But, what makes living together unnecessarily unbearable is how some rich people ostentatiously rub that in their faces. Honestly, like it or not, we live in a society that Chee and Koh had described relatively accurately, “talk to rich people nicely, you are a poor girl.” 


Unfortunately, we are far from a classless society. And we often judge a book by its cover, especially when it is a glittering one. Preferential treatment is often subtle and unspoken, and willingly offered. 


It also reports that Koh and Chee “are shareholders and directors of jewellery retailer Gold Star Resources. They also hold shares in other companies, and Chee is a director in various firms.”


So, yes, they are reportedly richer in material wealth than many people, and I would give them a gold star for entrepreneurship. Give credit where credit is due right? 

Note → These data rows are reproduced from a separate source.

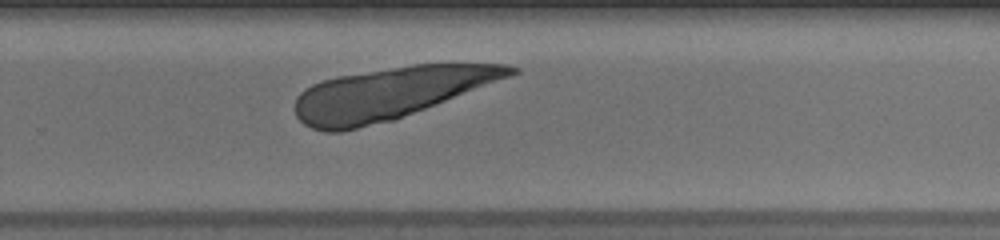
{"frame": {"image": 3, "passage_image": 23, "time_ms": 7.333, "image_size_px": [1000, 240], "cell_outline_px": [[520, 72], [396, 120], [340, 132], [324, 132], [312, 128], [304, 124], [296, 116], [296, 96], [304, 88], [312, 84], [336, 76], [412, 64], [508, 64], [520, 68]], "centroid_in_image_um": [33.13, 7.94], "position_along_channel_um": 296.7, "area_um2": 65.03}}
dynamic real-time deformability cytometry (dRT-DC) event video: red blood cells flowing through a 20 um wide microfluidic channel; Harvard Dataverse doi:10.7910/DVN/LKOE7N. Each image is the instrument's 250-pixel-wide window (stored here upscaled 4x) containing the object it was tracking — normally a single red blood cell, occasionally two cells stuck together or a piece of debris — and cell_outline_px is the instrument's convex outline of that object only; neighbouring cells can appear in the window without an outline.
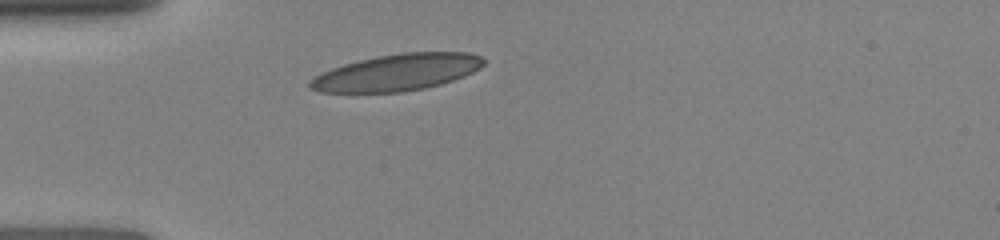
{"species": "human", "species_latin": "Homo sapiens", "temperature_condition": "room temperature", "stored_images_in_passage": 3, "camera_frame_rate_fps": 3000, "um_per_image_px": 0.085, "donor": {"sex": "female"}, "frame": {"image": 1, "passage_image": 1, "time_ms": 0.0, "image_size_px": [1000, 240], "cell_outline_px": [[488, 60], [480, 68], [464, 76], [440, 84], [424, 88], [400, 92], [320, 92], [308, 88], [308, 80], [332, 68], [344, 64], [376, 56], [404, 52], [468, 52], [480, 56]], "centroid_in_image_um": [33.76, 6.15], "position_along_channel_um": 51.2, "area_um2": 36.99}}
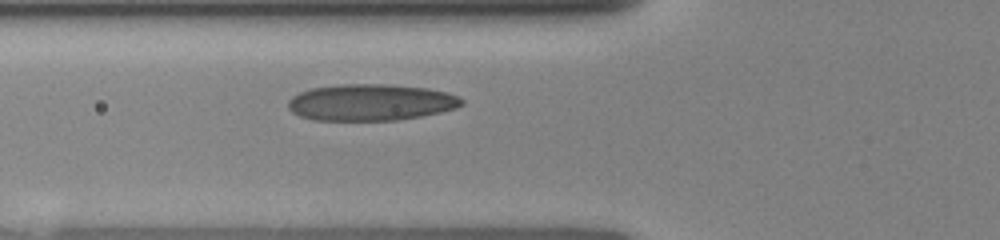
{"frame": {"image": 2, "passage_image": 3, "time_ms": 1.333, "image_size_px": [1000, 240], "cell_outline_px": [[464, 104], [456, 108], [440, 112], [420, 116], [396, 120], [312, 120], [300, 116], [292, 112], [288, 108], [288, 100], [292, 96], [300, 92], [312, 88], [340, 84], [388, 84], [428, 88], [444, 92], [456, 96], [464, 100]], "centroid_in_image_um": [31.49, 8.7], "position_along_channel_um": 94.3, "area_um2": 36.93}}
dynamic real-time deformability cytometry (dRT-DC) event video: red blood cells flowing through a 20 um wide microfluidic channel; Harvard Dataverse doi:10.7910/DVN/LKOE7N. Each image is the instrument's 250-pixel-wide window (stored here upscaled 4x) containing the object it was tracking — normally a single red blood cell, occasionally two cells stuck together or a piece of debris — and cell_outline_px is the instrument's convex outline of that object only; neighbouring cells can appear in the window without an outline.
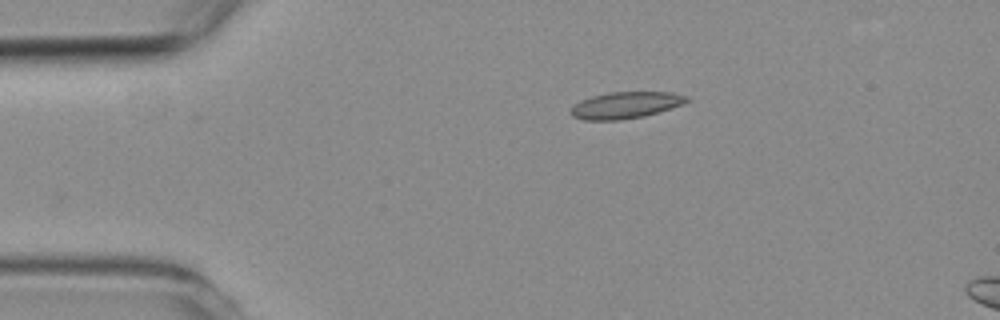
{"species": "common noctule bat (a hibernating species)", "species_latin": "Nyctalus noctula", "temperature_condition": "room temperature", "stored_images_in_passage": 4, "camera_frame_rate_fps": 3000, "um_per_image_px": 0.085, "animal": {"sex": "female", "body_mass_g": 19.3, "forearm_length_mm": 54.1}, "frame": {"image": 1, "passage_image": 3, "time_ms": 3.0, "image_size_px": [1000, 320], "cell_outline_px": [[692, 100], [684, 104], [644, 116], [620, 120], [584, 120], [572, 116], [572, 108], [576, 104], [592, 96], [608, 92], [672, 92], [688, 96]], "centroid_in_image_um": [53.25, 8.93], "position_along_channel_um": 31.8, "area_um2": 17.86}}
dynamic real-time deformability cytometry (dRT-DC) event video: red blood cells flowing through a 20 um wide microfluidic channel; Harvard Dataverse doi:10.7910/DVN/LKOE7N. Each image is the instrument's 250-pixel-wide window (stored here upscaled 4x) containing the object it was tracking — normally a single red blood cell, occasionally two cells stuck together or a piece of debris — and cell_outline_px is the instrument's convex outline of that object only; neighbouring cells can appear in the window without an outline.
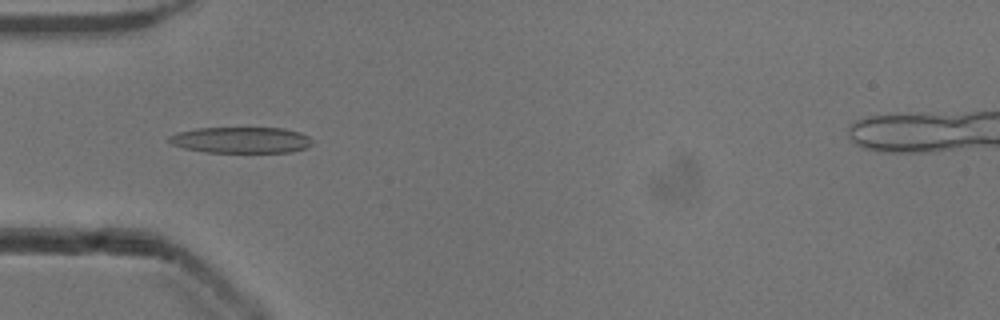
{"species": "common noctule bat (a hibernating species)", "species_latin": "Nyctalus noctula", "temperature_condition": "cold", "stored_images_in_passage": 52, "camera_frame_rate_fps": 3000, "um_per_image_px": 0.085, "animal": {"sex": "male", "body_mass_g": 13.3}, "frame": {"image": 1, "passage_image": 16, "time_ms": 5.0, "image_size_px": [1000, 320], "cell_outline_px": [[312, 144], [304, 148], [292, 152], [204, 152], [184, 148], [172, 144], [168, 140], [168, 136], [176, 132], [196, 128], [284, 128], [300, 132], [308, 136], [312, 140]], "centroid_in_image_um": [20.47, 11.9], "position_along_channel_um": 64.5, "area_um2": 21.85}}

And I suspect paying that $3000 each is like water off a duck’s back for them. It’s merely a slap on their wrists. Alas, at times, punishing the rich with monetary sanction is like throwing a fish you caught back into water. They just swimmingly return back to their natural hubristic habitat. 


In their defence, Koh and Chee said that they were stressed at the time. And they “were (also) upset that Ms Asyikah let two men go despite catching them for a similar act of smoking outside a designated area.” 

To that, the judge said, “it was a different matter from using insulting words on the officer.” And “being stressed was not an excuse for the women to verbally abuse the victim.” 


Be that as it may, the actions and words of Koh and Chee is a microcosm of how inequality can stir the hornet’s nest and brew a social storm in our society. Revolutions are fought on such matters of inequality brought to the extreme by want of thought and action. And the insensitivity adds up, resulting in a collective social reaction to denounce and overthrow. 


Let me end on a quote by Adam Smith for your thought. 


“The disposition to admire, and almost to worship, the rich and the powerful, and to despise, or, at least, to neglect persons of poor and mean condition is the great and most universal cause of the corruption of our moral sentiments.”


Sometimes, we unwittingly conspire with the rich to oppress the poor because we sacrifice virtues of enduring character, courage and strength in blind servitude to fame, power and wealth. That is the beginning of our descent to moral corruption; most times, unknowingly.